WORK TASK -
Word for word, restate every line from the one with "- Rationale: CWE-668" through the end of the records below, both included, and add nothing.

━━ DATASET EXTRACT

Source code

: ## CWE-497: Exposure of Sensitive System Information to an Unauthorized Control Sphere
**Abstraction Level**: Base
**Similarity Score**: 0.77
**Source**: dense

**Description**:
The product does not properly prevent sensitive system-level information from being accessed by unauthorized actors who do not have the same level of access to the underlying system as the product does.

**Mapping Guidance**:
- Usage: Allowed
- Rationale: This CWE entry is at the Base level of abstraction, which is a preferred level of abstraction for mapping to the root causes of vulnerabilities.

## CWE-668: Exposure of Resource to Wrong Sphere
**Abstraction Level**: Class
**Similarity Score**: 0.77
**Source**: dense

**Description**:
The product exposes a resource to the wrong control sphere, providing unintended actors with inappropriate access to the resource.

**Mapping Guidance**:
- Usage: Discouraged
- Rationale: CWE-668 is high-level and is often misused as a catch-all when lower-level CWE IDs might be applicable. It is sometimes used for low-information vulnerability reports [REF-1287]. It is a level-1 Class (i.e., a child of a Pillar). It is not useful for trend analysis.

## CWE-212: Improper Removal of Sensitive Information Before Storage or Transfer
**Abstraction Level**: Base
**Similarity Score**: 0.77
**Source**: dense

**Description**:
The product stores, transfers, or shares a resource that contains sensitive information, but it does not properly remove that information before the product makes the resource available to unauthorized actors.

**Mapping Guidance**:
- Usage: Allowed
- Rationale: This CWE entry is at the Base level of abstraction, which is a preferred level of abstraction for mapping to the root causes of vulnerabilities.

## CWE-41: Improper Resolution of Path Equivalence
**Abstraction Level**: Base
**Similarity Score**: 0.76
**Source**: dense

━━━━

RESPONSE -
- Rationale: CWE-668 is high-level and is often misused as a catch-all when lower-level CWE IDs might be applicable. It is sometimes used for low-information vulnerability reports [REF-1287]. It is a level-1 Class (i.e., a child of a Pillar). It is not useful for trend analysis.

## CWE-212: Improper Removal of Sensitive Information Before Storage or Transfer
**Abstraction Level**: Base
**Similarity Score**: 0.77
**Source**: dense

**Description**:
The product stores, transfers, or shares a resource that contains sensitive information, but it does not properly remove that information before the product makes the resource available to unauthorized actors.

**Mapping Guidance**:
- Usage: Allowed
- Rationale: This CWE entry is at the Base level of abstraction, which is a preferred level of abstraction for mapping to the root causes of vulnerabilities.

## CWE-41: Improper Resolution of Path Equivalence
**Abstraction Level**: Base
**Similarity Score**: 0.76
**Source**: dense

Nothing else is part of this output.